I should be proud of myself, of how I pulled off Christmas.
Between mommy and their grandmothers and aunts and uncles, the kids pretty much got everything they wanted. Santa also managed to make a very decent showing this year, with lots of candy to spare and share.
We had noche buena with my (orphan) friends and their dogs, and guess what, we probably had more fun than most. We heard Xmas Mass in the am, visited the crypt briefly, spent the afternoon and evening at Dasma. Micheal made a showing, with a beer in his hand. Too funny. The girls always have fun together anyway, so it was a nice night with good food (steak, lechon, turkey!).
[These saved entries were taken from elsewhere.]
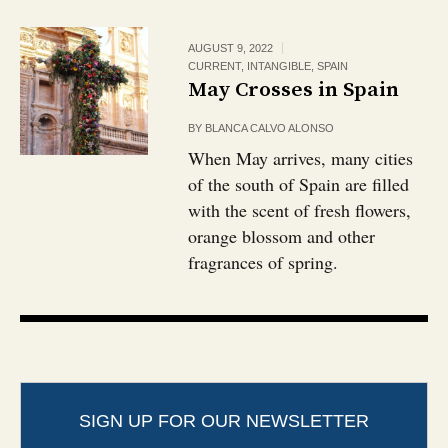
AUGUST 9, 2022
CURRENT
,
INTANGIBLE
,
SPAIN
May Crosses in Spain
BY
BLANCA CALVO ALONSO
When May arrives, many cities
of the south of Spain are filled
with the scent of fresh flowers,
orange blossom and other
fragrances of spring.
SIGN UP FOR OUR NEWSLETTER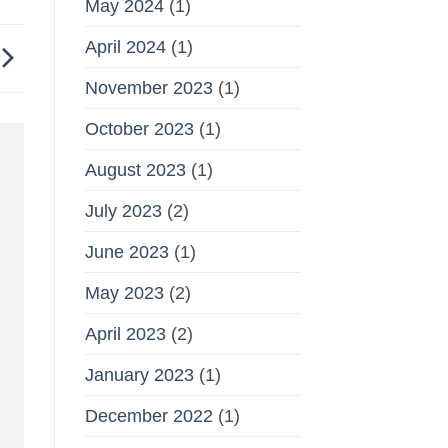
May 2024
(1)
April 2024
(1)
November 2023
(1)
October 2023
(1)
August 2023
(1)
July 2023
(2)
June 2023
(1)
May 2023
(2)
April 2023
(2)
January 2023
(1)
December 2022
(1)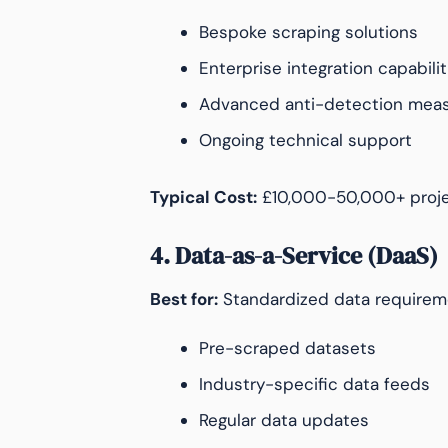
Bespoke scraping solutions
Enterprise integration capabilit
Advanced anti-detection mea
Ongoing technical support
Typical Cost:
£10,000-50,000+ proje
4. Data-as-a-Service (DaaS)
Best for:
Standardized data requirem
Pre-scraped datasets
Industry-specific data feeds
Regular data updates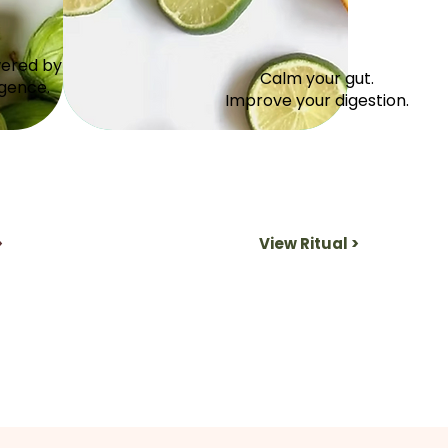
wered by
Calm your gut.
igence.
Improve your digestion.
>
View Ritual >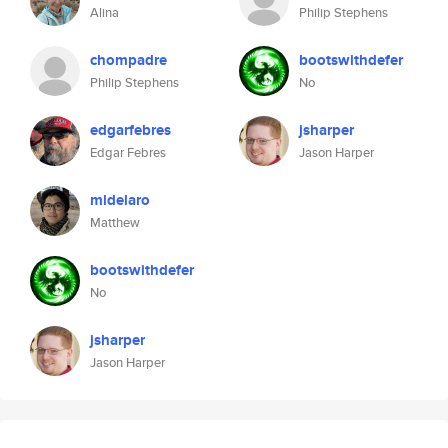
Alina
Philip Stephens
chompadre
bootswithdefer
Philip Stephens
No
edgarfebres
jsharper
Edgar Febres
Jason Harper
mldelaro
Matthew
bootswithdefer
No
jsharper
Jason Harper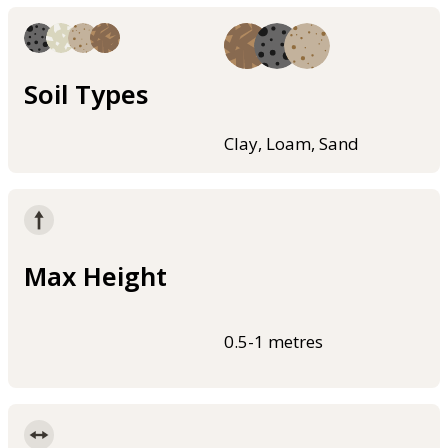
Soil Types
Clay, Loam, Sand
Max Height
0.5-1 metres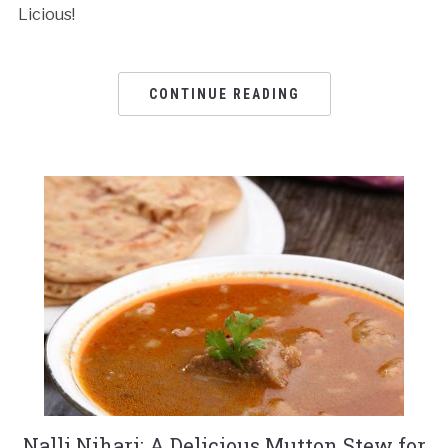
Licious!
CONTINUE READING
Nalli Nihari: A Delicious Mutton Stew for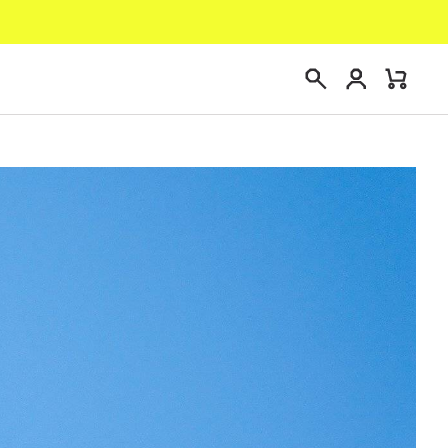
Login
Mini
Search
Cart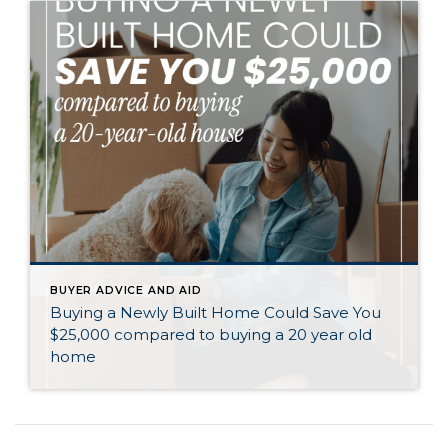
BUYER ADVICE AND AID
Buying a Newly Built Home Could Save You
$25,000 compared to buying a 20 year old
home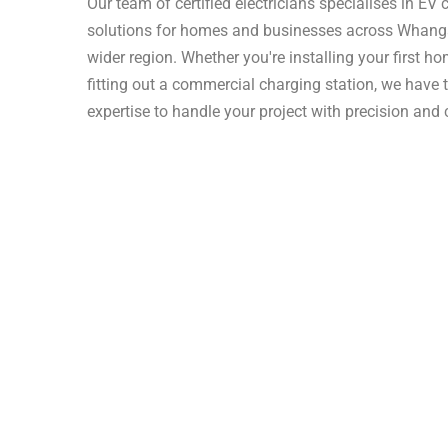
Our team of certified electricians specialises in EV
solutions for homes and businesses across Whangā
wider region. Whether you're installing your first h
fitting out a commercial charging station, we have t
expertise to handle your project with precision and 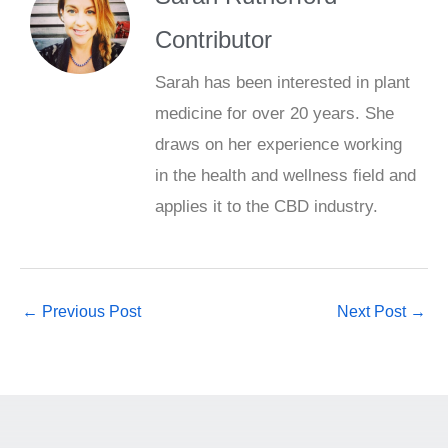
Contributor
Sarah has been interested in plant
medicine for over 20 years. She
draws on her experience working
in the health and wellness field and
applies it to the CBD industry.
←
Previous Post
Next Post
→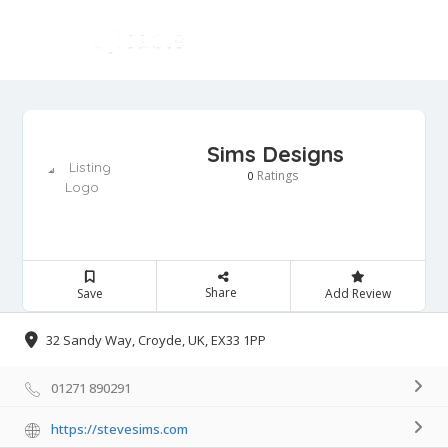
Sims Designs
Ratings
0
Share
Save
Add Review
32 Sandy Way, Croyde, UK, EX33 1PP
01271 890291
https://stevesims.com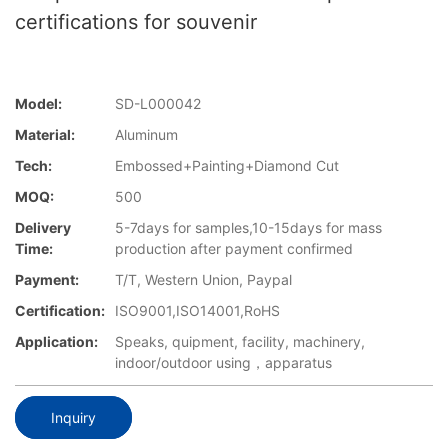
certifications for souvenir
Model:
SD-L000042
Material:
Aluminum
Tech:
Embossed+Painting+Diamond Cut
MOQ:
500
Delivery
5-7days for samples,10-15days for mass
Time:
production after payment confirmed
Payment:
T/T, Western Union, Paypal
Certification:
ISO9001,ISO14001,RoHS
Application:
Speaks, quipment, facility, machinery,
indoor/outdoor using，apparatus
Inquiry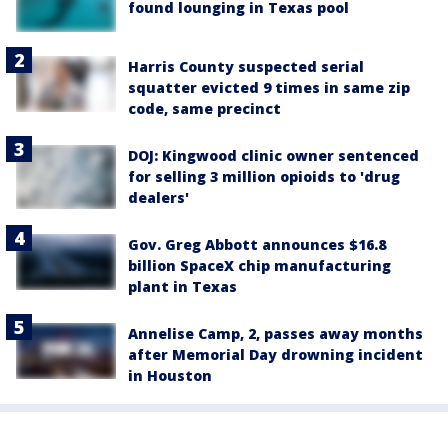
found lounging in Texas pool
Harris County suspected serial
squatter evicted 9 times in same zip
code, same precinct
DOJ: Kingwood clinic owner sentenced
for selling 3 million opioids to 'drug
dealers'
Gov. Greg Abbott announces $16.8
billion SpaceX chip manufacturing
plant in Texas
Annelise Camp, 2, passes away months
after Memorial Day drowning incident
in Houston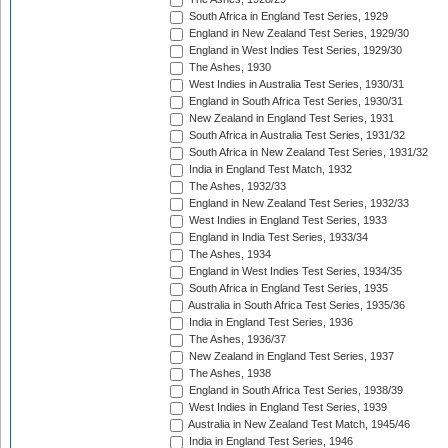
South Africa in England Test Series, 1929
England in New Zealand Test Series, 1929/30
England in West Indies Test Series, 1929/30
The Ashes, 1930
West Indies in Australia Test Series, 1930/31
England in South Africa Test Series, 1930/31
New Zealand in England Test Series, 1931
South Africa in Australia Test Series, 1931/32
South Africa in New Zealand Test Series, 1931/32
India in England Test Match, 1932
The Ashes, 1932/33
England in New Zealand Test Series, 1932/33
West Indies in England Test Series, 1933
England in India Test Series, 1933/34
The Ashes, 1934
England in West Indies Test Series, 1934/35
South Africa in England Test Series, 1935
Australia in South Africa Test Series, 1935/36
India in England Test Series, 1936
The Ashes, 1936/37
New Zealand in England Test Series, 1937
The Ashes, 1938
England in South Africa Test Series, 1938/39
West Indies in England Test Series, 1939
Australia in New Zealand Test Match, 1945/46
India in England Test Series, 1946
I thought I had it all together, but it was the candied carrots that did me in. As I got myself a serving, Raquel quietly said "menos na ang mga kalaban dyan"... and I instantly knew exactly what she meant. How startling to be reminded by Raquel.
I smiled while my heart sank, remembering how he used to "fight" over the candied carrots with John, then asking me to make some for him at home, for him alone. I didn't realize until that moment how tired I was of 'keeping it together' and, as soon as dinner was over and I could disappear without mom noticing, I went upstairs to lay down and rest my aching chest.
The sadness lingered all through the night and I couldn't wait to get home to douse that pain with a shot of mandarin absolut. I am sufficiently doused now, and not proud to admit that I'm glad Xmas is over.